→ **Study text**:
Barjoyai also argued that continued protectionist policies for national carmakers are no longer rational, especially since Proton, Malaysia’s first national car manufacturer, is no longer fully owned by the government.
“We should allow imported EVs to be sold at normal market prices.
“Let them compete with Proton, especially since Proton is also producing EVs, and at prices that are actually much lower than imported EV models.
“So this suggests that we may not be looking at the issue from a long-term perspective or through the lens of sustainable economic planning when we continue imposing tariffs on imported vehicles,” he said when contacted by TRP.
Barjoyai was commenting on the government’s latest move through the Ministry of Investment, Trade and Industry (Miti) to tighten regulations on fully imported electric vehicles after the expiry of special exemptions previously granted to the sector.
Miti announced that beginning July 1, imported fully built-up (CBU) electric vehicles entering the Malaysian market will be subject to stricter requirements, including a minimum import value threshold of RM200,000 as well as a minimum power output of 180kW, equivalent to about 241 horsepower.

→ **Source information**:

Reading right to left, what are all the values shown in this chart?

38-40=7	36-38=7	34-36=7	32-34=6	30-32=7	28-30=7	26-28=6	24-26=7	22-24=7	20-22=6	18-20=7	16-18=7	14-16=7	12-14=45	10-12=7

--

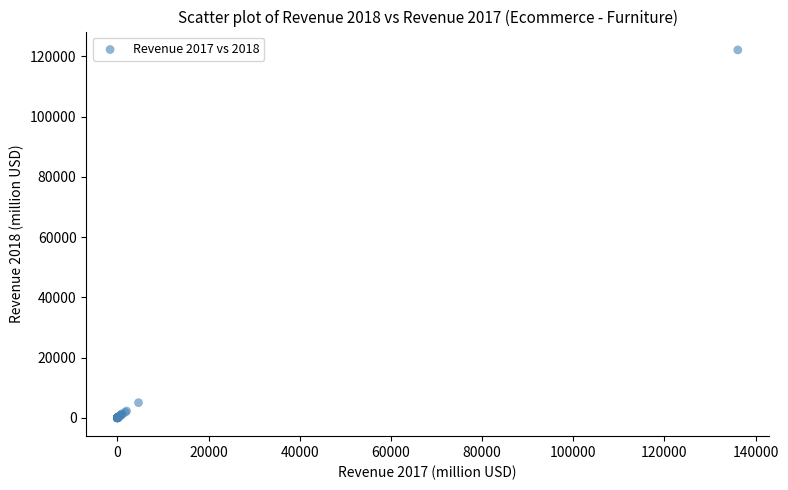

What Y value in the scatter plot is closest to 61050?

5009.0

→ **Your objective**:
Write out the passage on Malaysian electric vehicle imports word for word, from "Barjoyai also argued" up to and including "contacted by TRP.".

→ **Solution to this problem**:
Barjoyai also argued that continued protectionist policies for national carmakers are no longer rational, especially since Proton, Malaysia’s first national car manufacturer, is no longer fully owned by the government.
“We should allow imported EVs to be sold at normal market prices.
“Let them compete with Proton, especially since Proton is also producing EVs, and at prices that are actually much lower than imported EV models.
“So this suggests that we may not be looking at the issue from a long-term perspective or through the lens of sustainable economic planning when we continue imposing tariffs on imported vehicles,” he said when contacted by TRP.